__Task instructions__:
Filter this material down to the lines that contain the string "pixels", and return those lines.

- - -

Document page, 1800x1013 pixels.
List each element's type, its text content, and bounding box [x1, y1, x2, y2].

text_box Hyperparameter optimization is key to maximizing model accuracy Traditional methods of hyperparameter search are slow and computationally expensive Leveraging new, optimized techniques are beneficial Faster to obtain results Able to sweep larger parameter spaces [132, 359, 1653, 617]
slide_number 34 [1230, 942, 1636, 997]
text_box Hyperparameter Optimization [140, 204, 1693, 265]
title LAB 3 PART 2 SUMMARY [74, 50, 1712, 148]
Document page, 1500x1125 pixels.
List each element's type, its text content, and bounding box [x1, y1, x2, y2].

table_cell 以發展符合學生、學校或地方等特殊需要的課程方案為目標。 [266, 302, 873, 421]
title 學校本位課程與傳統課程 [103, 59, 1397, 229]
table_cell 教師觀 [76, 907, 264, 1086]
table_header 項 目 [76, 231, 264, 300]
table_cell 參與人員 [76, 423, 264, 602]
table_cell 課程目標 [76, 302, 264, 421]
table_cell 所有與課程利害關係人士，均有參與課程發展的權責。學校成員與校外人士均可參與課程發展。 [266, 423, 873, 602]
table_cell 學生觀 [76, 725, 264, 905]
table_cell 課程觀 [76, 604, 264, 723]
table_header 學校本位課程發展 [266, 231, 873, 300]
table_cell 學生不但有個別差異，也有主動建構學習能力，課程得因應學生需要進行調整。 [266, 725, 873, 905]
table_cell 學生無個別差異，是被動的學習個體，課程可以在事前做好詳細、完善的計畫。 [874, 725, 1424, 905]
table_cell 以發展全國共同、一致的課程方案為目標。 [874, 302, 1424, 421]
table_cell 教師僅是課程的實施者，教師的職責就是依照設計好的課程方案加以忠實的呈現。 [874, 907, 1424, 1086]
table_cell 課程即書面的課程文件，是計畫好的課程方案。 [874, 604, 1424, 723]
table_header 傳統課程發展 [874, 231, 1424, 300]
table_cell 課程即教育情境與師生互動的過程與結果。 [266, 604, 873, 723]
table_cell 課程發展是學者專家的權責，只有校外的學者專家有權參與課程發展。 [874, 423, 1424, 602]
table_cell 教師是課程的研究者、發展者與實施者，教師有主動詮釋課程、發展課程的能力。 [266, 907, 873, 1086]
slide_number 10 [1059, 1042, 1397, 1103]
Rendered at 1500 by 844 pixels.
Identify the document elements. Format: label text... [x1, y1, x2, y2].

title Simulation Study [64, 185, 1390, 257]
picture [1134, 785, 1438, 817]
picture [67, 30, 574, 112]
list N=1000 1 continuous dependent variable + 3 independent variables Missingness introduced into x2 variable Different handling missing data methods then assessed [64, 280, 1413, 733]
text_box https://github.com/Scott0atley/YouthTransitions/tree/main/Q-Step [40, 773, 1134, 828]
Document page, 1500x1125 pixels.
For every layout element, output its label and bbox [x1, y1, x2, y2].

- - -

__Solution to this exercise__:
Document page, 1800x1013 pixels.
Document page, 1500x1125 pixels.
Rendered at 1500 by 844 pixels.
Document page, 1500x1125 pixels.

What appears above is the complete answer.